> WHAT THE TASK REQUIRES
Copy the lines in the records below, changing every occurrence of "scientific name" to "binomial name" and leaving all other text unchanged.

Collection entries
*-*-*

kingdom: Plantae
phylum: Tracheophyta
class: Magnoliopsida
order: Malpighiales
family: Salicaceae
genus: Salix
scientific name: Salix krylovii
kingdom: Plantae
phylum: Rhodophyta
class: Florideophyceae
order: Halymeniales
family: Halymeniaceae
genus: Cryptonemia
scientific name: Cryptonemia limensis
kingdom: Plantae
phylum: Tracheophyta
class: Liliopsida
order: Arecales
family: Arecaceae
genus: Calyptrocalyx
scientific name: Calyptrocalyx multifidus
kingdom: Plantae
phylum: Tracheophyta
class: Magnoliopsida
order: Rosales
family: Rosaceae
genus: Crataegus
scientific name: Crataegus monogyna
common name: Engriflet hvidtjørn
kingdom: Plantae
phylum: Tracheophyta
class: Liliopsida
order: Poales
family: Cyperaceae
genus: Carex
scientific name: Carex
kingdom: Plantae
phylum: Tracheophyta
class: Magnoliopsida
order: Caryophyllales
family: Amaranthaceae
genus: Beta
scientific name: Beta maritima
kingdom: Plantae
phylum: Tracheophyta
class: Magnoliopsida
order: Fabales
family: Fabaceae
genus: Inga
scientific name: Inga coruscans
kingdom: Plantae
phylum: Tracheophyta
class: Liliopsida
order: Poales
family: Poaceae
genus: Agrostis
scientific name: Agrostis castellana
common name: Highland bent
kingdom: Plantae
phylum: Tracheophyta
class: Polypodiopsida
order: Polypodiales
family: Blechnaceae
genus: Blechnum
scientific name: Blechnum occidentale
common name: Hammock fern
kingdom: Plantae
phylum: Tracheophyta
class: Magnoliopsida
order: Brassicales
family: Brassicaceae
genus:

*-*-*

> THE COMPLETED TASK
kingdom: Plantae
phylum: Tracheophyta
class: Magnoliopsida
order: Malpighiales
family: Salicaceae
genus: Salix
binomial name: Salix krylovii
kingdom: Plantae
phylum: Rhodophyta
class: Florideophyceae
order: Halymeniales
family: Halymeniaceae
genus: Cryptonemia
binomial name: Cryptonemia limensis
kingdom: Plantae
phylum: Tracheophyta
class: Liliopsida
order: Arecales
family: Arecaceae
genus: Calyptrocalyx
binomial name: Calyptrocalyx multifidus
kingdom: Plantae
phylum: Tracheophyta
class: Magnoliopsida
order: Rosales
family: Rosaceae
genus: Crataegus
binomial name: Crataegus monogyna
common name: Engriflet hvidtjørn
kingdom: Plantae
phylum: Tracheophyta
class: Liliopsida
order: Poales
family: Cyperaceae
genus: Carex
binomial name: Carex
kingdom: Plantae
phylum: Tracheophyta
class: Magnoliopsida
order: Caryophyllales
family: Amaranthaceae
genus: Beta
binomial name: Beta maritima
kingdom: Plantae
phylum: Tracheophyta
class: Magnoliopsida
order: Fabales
family: Fabaceae
genus: Inga
binomial name: Inga coruscans
kingdom: Plantae
phylum: Tracheophyta
class: Liliopsida
order: Poales
family: Poaceae
genus: Agrostis
binomial name: Agrostis castellana
common name: Highland bent
kingdom: Plantae
phylum: Tracheophyta
class: Polypodiopsida
order: Polypodiales
family: Blechnaceae
genus: Blechnum
binomial name: Blechnum occidentale
common name: Hammock fern
kingdom: Plantae
phylum: Tracheophyta
class: Magnoliopsida
order: Brassicales
family: Brassicaceae
genus:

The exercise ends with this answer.